Hep-th papers on Monday

Among the 17 papers that appeared on hep-th today, a majority is about stringy topics. Thank God, things are not getting crazy.

Cvetic and Weigan design a a new "canonical" type of gauge-mediated supersymmetry breaking with an anomalous U(1) and its realization in terms of D-braneworlds in type I string theory. Predictions of superpartner masses, plus minus an order of magnitude, are included.

Joseph and Rajeev identify a (not quite) new classical limit of string theory - at very high densities (string gas cosmology) - and describe its main observables in the Hamiltonian formalism.

McLoughlin and Roiban combined the membrane minirevolution with the Penrose/BMN limit of the AdS4/CFT3 correspondence. Their BMN-like analysis of dimensions of operators in the new N=6 Chern-Simons theory disagrees with some predictions recently made using the Bethe equations.

Bedoya studies the pure spinor formulation of superstring theory at the one-loop level. The one-loop corrections to the nilpotency of Q can be used to calculate Chern-Simons corrections to the Yang-Mills low-energy limit.

Sun discusses the flat directions in supersymmetric theories. They don't exist for generic Kähler potentials in supergravity but when you decouple gravity and simplify the potentials, to end up with global supersymmetry, flat directions often occur. He discusses the stabilized vacua in the middle and the qualitative nature of this interpolation between SUGRA and global SUSY.




Kazama writes down the superstring dynamics in backgrounds with RR-fluxes in the semi-light-cone gauge, clarifying the relationship with the normal light cone gauge (a description we know from the BMN limit).

Aschieri, Ferrara, and Zumino offer an interesting philosophical review of electromagnetic duality or S-duality in four dimensions: the group structure, special features in the supergravity context, and basics of Seiberg-Witten-like theory for the N=2 theories where special Kähler geometry is important.

Klusoň generalizes a procedure to derive the D2-brane action from the M2-brane theory, in the membrane minirevolution, to the more general non-linear case where you don't go to low energies - the Dirac-Born-Infeld action. The first preprint number in his abstract is clearly incorrect. I find the DBI picture of many branes controversial even in the case of D-branes, not only M-branes, but I hope that Josef mostly knows what he is doing.

Kodama, Kokubu, and Sawado study the Einstein-Skyrme model - general relativity with extra scalar fields whose configuration space has a non-trivial homotopy group so that one can "wrap" spacetime configurations on the theory's configuration space. They write down some brane solutions to this theory and discuss its excitations, especially the fermionic ones, with a focus on their masses.

Catelin-Jullien, Faraggi, Kounnas, and Rizos wrote a new paper about their new kind of mirror symmetry for heterotic strings. I believe it's the best paper today and I will talk about it at the end.

Magnen, Rivasseau, and Tanasa look at limits of non-commutative field theories. These theories tend to have a better ultraviolet behavior and may be unexpectedly renormalizable, as a result of the noncommutativity. However, the commutative limit on a "classical geometry" is naively nonrenormalizable. They argue that they have a way to take the limit so that the limit is renormalizable. I have some serious doubts whether it's possible and whether the limit is "more canonical" than other regularizations of the same nonrenormalizable (commutative) theories but I haven't read the whole paper.

SHORT TASK
Can you reproduce the stretch of the hep-th roundup from "Joseph and Rajeev" through "the Hamiltonian formalism.", swapping "Hamiltonian formalism" for "Lagrangian formalism"?

DATA BLOCK
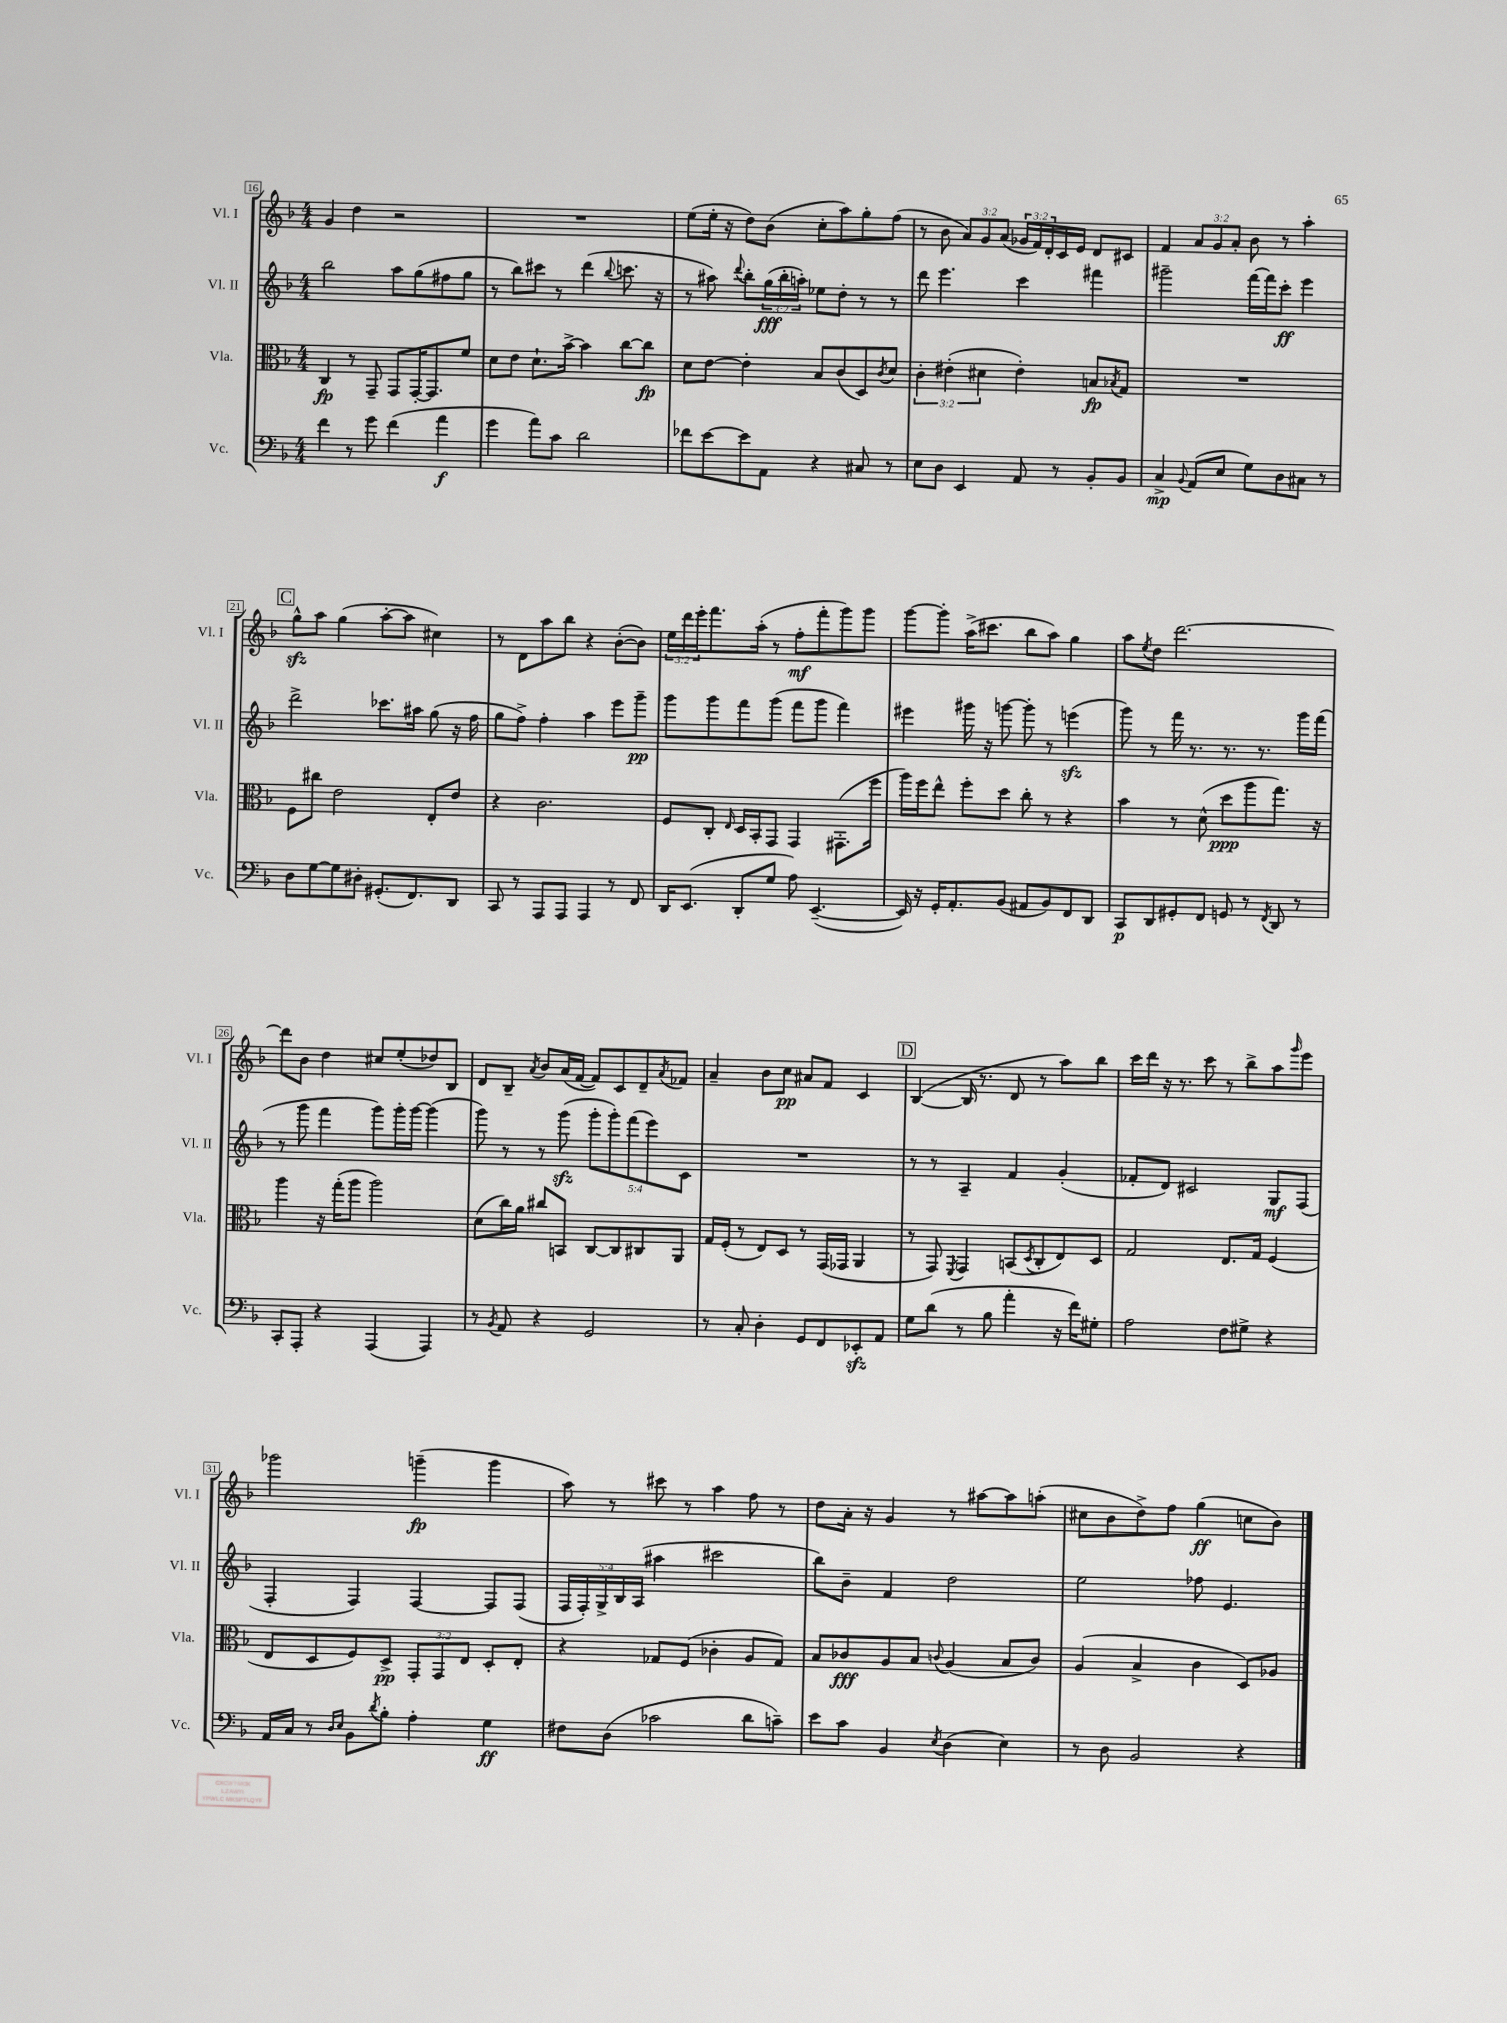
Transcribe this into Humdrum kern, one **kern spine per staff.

WRITTEN RESPONSE
Joseph and Rajeev identify a (not quite) new classical limit of string theory - at very high densities (string gas cosmology) - and describe its main observables in the Lagrangian formalism.